Problem to solve ->
Set down every entry again word for word, please, but skip the pictures.

::::

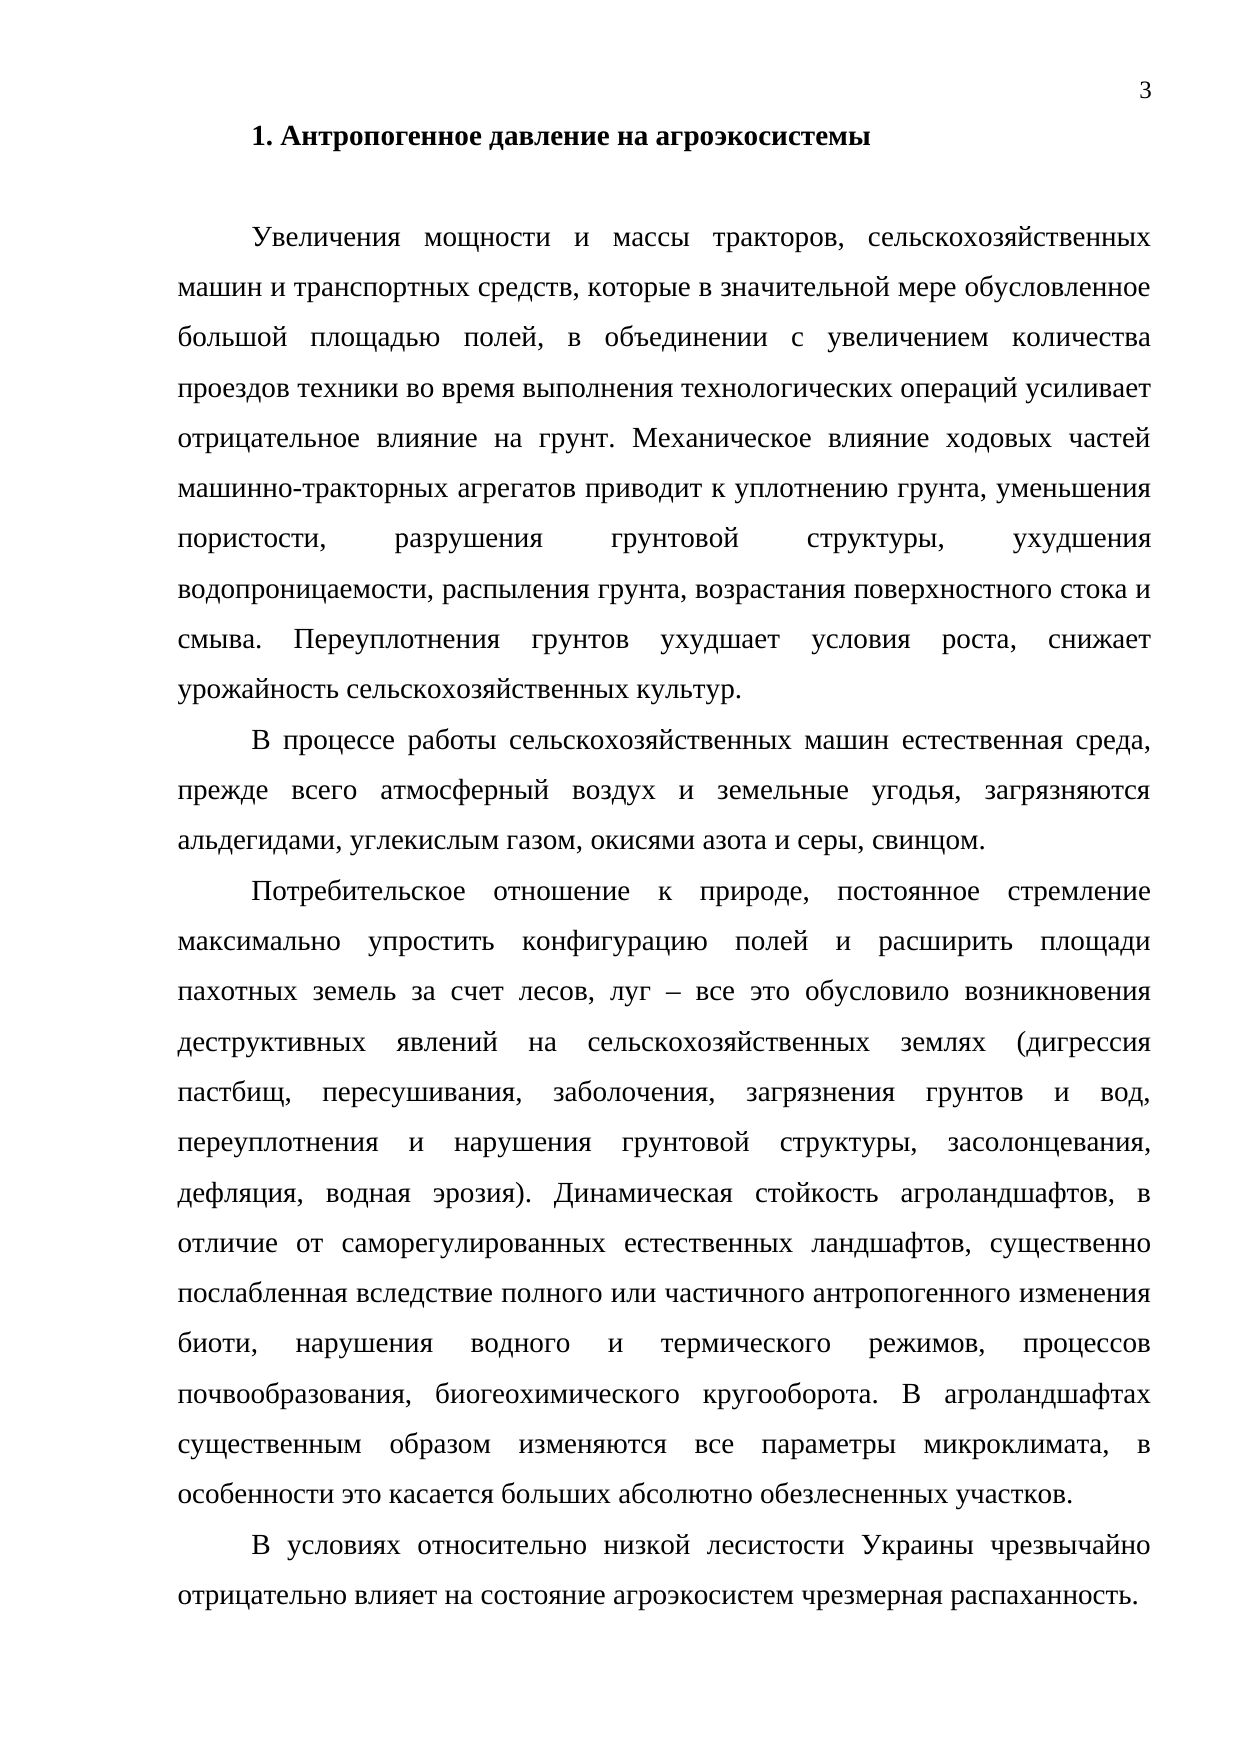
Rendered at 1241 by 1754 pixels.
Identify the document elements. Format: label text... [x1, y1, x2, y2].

text В условиях относительно низкой лесистости Украины чрезвычайно отрицательно влияет на состояние агроэкосистем чрезмерная распаханность. [177, 1527, 1152, 1611]
text Увеличения мощности и массы тракторов, сельскохозяйственных машин и транспортных средств, которые в значительной мере обусловленное большой площадью полей, в объединении с увеличением количества проездов техники во время выполнения технологических операций усиливает отрицательное влияние на грунт. Механическое влияние ходовых частей машинно-тракторных агрегатов приводит к уплотнению грунта, уменьшения пористости, разрушения грунтовой структуры, ухудшения водопроницаемости, распыления грунта, возрастания поверхностного стока и смыва. Переуплотнения грунтов ухудшает условия роста, снижает урожайность сельскохозяйственных культур. [177, 219, 1152, 705]
subtitle 1. Антропогенное давление на агроэкосистемы [177, 118, 1152, 152]
text Потребительское отношение к природе, постоянное стремление максимально упростить конфигурацию полей и расширить площади пахотных земель за счет лесов, луг – все это обусловило возникновения деструктивных явлений на сельскохозяйственных землях (дигрессия пастбищ, пересушивания, заболочения, загрязнения грунтов и вод, переуплотнения и нарушения грунтовой структуры, засолонцевания, дефляция, водная эрозия). Динамическая стойкость агроландшафтов, в отличие от саморегулированных естественных ландшафтов, существенно послабленная вследствие полного или частичного антропогенного изменения биоти, нарушения водного и термического режимов, процессов почвообразования, биогеохимического кругооборота. В агроландшафтах существенным образом изменяются все параметры микроклимата, в особенности это касается больших абсолютно обезлесненных участков. [177, 873, 1152, 1510]
text В процессе работы сельскохозяйственных машин естественная среда, прежде всего атмосферный воздух и земельные угодья, загрязняются альдегидами, углекислым газом, окисями азота и серы, свинцом. [177, 722, 1152, 856]
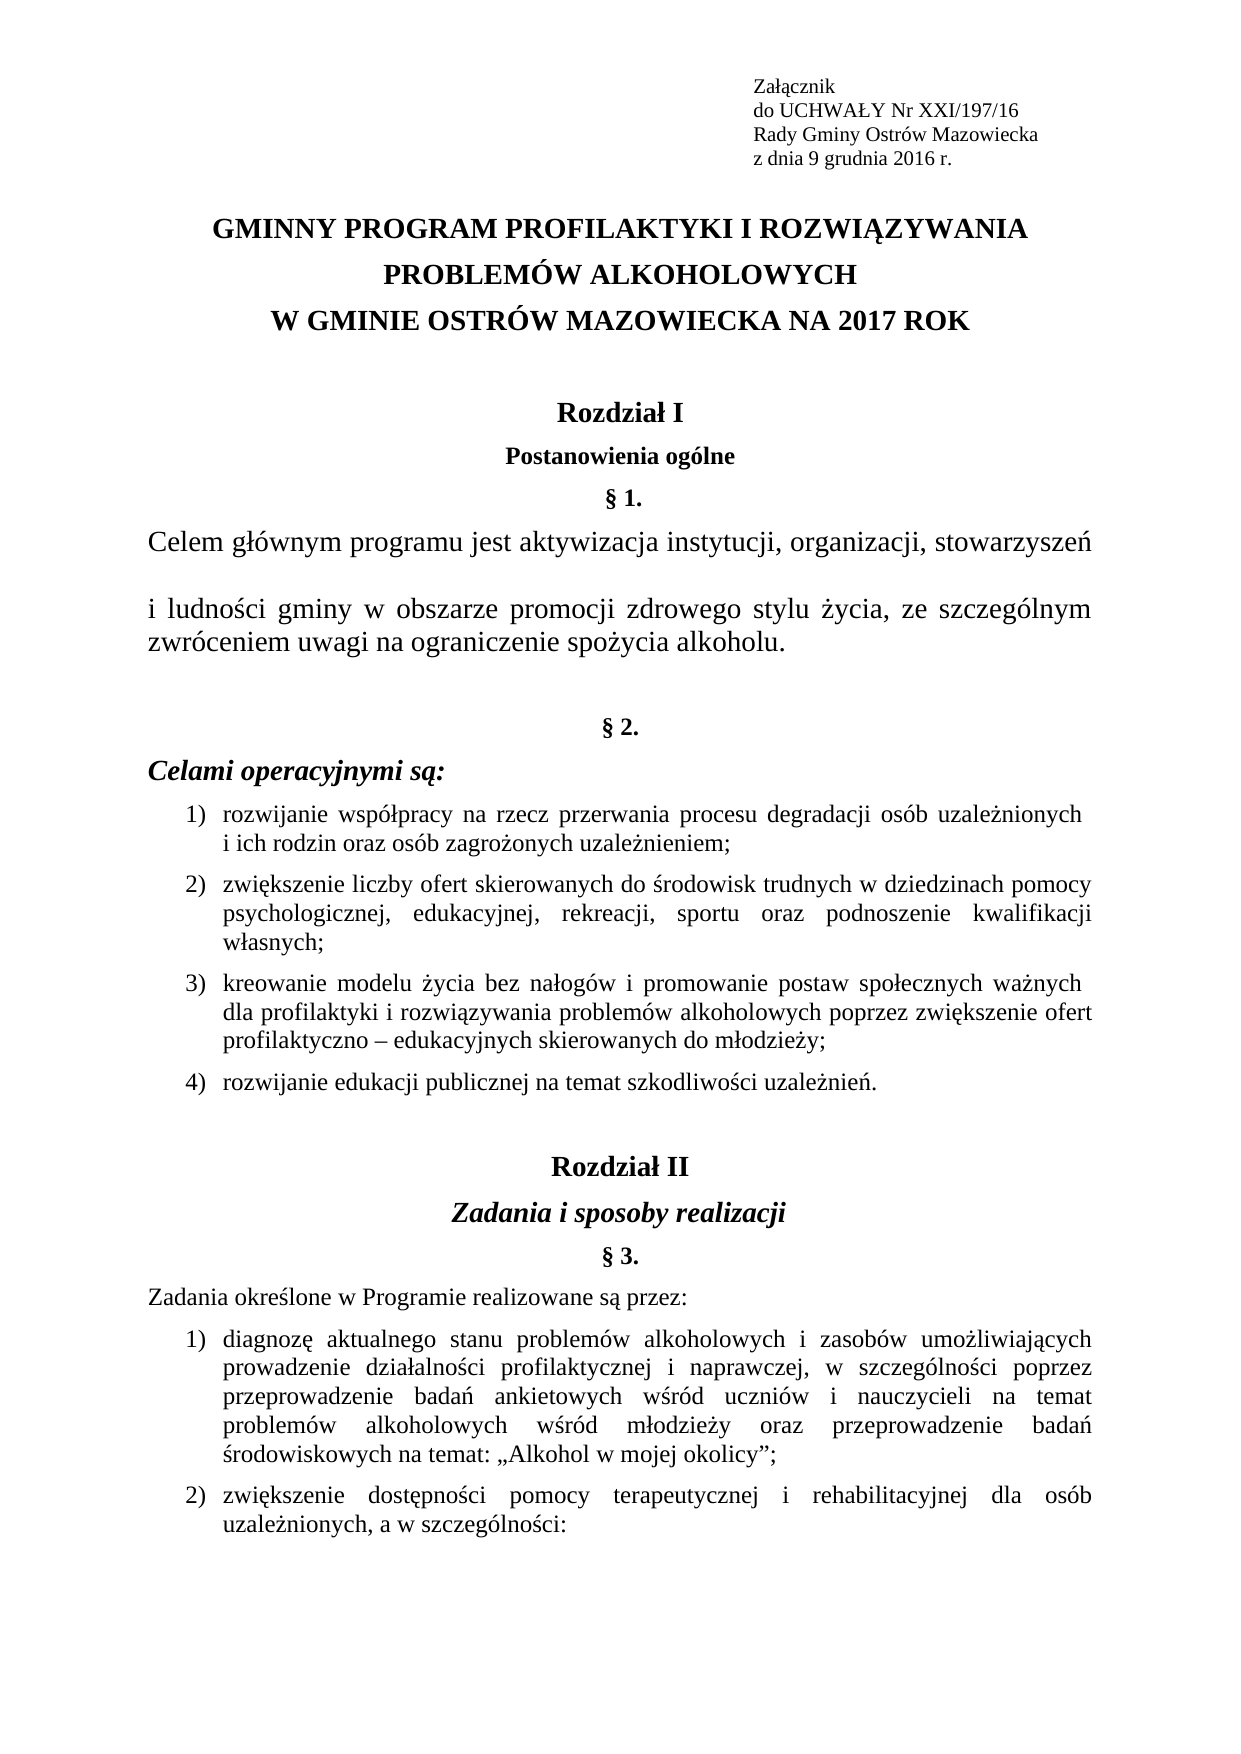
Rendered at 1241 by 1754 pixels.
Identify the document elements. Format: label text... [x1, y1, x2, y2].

::::

Result of this exercise ->
Rendered at 1241 by 1754 pixels.
Identify the document elements. Format: label text... [x1, y1, x2, y2].

text В условиях относительно низкой лесистости Украины чрезвычайно отрицательно влияет на состояние агроэкосистем чрезмерная распаханность. [177, 1527, 1152, 1611]
text Увеличения мощности и массы тракторов, сельскохозяйственных машин и транспортных средств, которые в значительной мере обусловленное большой площадью полей, в объединении с увеличением количества проездов техники во время выполнения технологических операций усиливает отрицательное влияние на грунт. Механическое влияние ходовых частей машинно-тракторных агрегатов приводит к уплотнению грунта, уменьшения пористости, разрушения грунтовой структуры, ухудшения водопроницаемости, распыления грунта, возрастания поверхностного стока и смыва. Переуплотнения грунтов ухудшает условия роста, снижает урожайность сельскохозяйственных культур. [177, 219, 1152, 705]
subtitle 1. Антропогенное давление на агроэкосистемы [177, 118, 1152, 152]
text Потребительское отношение к природе, постоянное стремление максимально упростить конфигурацию полей и расширить площади пахотных земель за счет лесов, луг – все это обусловило возникновения деструктивных явлений на сельскохозяйственных землях (дигрессия пастбищ, пересушивания, заболочения, загрязнения грунтов и вод, переуплотнения и нарушения грунтовой структуры, засолонцевания, дефляция, водная эрозия). Динамическая стойкость агроландшафтов, в отличие от саморегулированных естественных ландшафтов, существенно послабленная вследствие полного или частичного антропогенного изменения биоти, нарушения водного и термического режимов, процессов почвообразования, биогеохимического кругооборота. В агроландшафтах существенным образом изменяются все параметры микроклимата, в особенности это касается больших абсолютно обезлесненных участков. [177, 873, 1152, 1510]
text В процессе работы сельскохозяйственных машин естественная среда, прежде всего атмосферный воздух и земельные угодья, загрязняются альдегидами, углекислым газом, окисями азота и серы, свинцом. [177, 722, 1152, 856]
Rendered at 1241 by 1754 pixels.
Identify the document elements. Format: label text... [x1, y1, x2, y2].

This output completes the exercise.